Public-Health-Scotland / source-linkage-files

This repo is for the syntax used for the PHS Source Linkage File project
https://public-health-scotland.github.io/source-linkage-files/
Other
4 stars 2 forks source link

Sort out the Postcode lookup / matching - variables with issues include `hbrescode` (HB2018), `datazone` and `hscp` #738

Closed Jennit07 closed 1 year ago

Jennit07 commented 1 year ago

I've sorted hscp on the branch 738-sort-pc-lookup and i think hbrescode was done in #724 for the individual file. For datazone, i think this is an extra variable because it is taken from BOXI. We take datazone2011 from the postcode lookup so i think we can drop datazone from this altogether.

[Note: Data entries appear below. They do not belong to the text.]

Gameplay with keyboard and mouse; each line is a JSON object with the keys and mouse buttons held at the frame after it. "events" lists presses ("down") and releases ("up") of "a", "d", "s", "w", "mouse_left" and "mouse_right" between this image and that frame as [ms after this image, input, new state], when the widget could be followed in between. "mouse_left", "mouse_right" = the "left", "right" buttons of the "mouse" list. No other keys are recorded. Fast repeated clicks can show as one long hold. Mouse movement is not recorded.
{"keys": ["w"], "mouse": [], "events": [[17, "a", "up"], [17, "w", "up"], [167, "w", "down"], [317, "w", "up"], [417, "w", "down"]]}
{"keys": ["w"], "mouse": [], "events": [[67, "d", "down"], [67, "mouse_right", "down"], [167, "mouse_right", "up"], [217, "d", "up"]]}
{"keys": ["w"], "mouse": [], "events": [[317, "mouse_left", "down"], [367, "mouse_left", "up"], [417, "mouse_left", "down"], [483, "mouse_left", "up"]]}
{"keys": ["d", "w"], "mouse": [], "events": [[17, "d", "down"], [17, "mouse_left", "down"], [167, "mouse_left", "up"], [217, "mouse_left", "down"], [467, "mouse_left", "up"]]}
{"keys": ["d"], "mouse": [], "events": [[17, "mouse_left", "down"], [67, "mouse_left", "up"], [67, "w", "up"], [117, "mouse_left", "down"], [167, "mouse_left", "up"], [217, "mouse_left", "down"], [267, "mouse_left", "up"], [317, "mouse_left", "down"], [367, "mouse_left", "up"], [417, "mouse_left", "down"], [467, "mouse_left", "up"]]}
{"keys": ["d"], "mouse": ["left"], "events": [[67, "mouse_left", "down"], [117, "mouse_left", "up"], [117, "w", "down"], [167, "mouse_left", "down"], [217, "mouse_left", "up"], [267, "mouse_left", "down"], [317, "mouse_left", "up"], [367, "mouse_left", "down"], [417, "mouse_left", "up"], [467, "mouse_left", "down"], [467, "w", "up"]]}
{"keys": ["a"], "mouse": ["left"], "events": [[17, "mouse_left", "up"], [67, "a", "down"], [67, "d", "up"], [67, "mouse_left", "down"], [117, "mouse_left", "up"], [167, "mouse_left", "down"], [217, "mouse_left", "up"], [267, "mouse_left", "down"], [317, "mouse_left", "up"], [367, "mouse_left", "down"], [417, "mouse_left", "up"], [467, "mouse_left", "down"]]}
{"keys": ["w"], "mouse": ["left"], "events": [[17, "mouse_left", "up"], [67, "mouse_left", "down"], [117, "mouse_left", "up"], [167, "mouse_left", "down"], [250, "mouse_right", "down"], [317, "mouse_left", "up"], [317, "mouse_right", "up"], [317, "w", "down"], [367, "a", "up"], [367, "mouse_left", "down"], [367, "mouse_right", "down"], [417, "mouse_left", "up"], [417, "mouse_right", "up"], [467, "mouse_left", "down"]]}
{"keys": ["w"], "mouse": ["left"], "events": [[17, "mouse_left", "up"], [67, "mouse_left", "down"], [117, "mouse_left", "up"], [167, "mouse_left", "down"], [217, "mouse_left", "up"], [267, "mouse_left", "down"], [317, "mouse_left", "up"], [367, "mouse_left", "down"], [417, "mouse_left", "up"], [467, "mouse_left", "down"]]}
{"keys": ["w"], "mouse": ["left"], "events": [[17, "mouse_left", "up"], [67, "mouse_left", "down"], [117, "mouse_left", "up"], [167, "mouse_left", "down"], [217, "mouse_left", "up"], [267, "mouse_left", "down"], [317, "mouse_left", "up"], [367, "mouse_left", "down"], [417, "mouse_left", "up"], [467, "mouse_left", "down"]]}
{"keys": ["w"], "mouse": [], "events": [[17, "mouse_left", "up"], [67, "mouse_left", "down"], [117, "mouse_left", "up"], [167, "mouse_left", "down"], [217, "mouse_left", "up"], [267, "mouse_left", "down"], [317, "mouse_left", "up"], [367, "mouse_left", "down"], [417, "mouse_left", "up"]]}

In the fill_geographies function we list datazone within the check_variables_exist but we don't actually use this anywhere in the script from what i can see. @Moohan Can you think of any reasons why we would need datazone before i remove this? Thanks

Moohan commented 1 year ago

In the fill_geographies function we list datazone within the check_variables_exist but we don't actually use this anywhere in the script from what i can see. @Moohan Can you think of any reasons why we would need datazone before i remove this?

I think we used to take datazone i.e. the datazone from the data mart which is attached to the episode, and if the postcode couldn't match a new datazone through the lookup (either postcode is invalid or missing), we'd use the original one. - The only situation this actually helps is when the postcode is missing/invalid but datazone isn't though, and I guess that's a very niche situation...

As long as we have the datazone2011 correctly named and no odd datazone variable left over that should be fine!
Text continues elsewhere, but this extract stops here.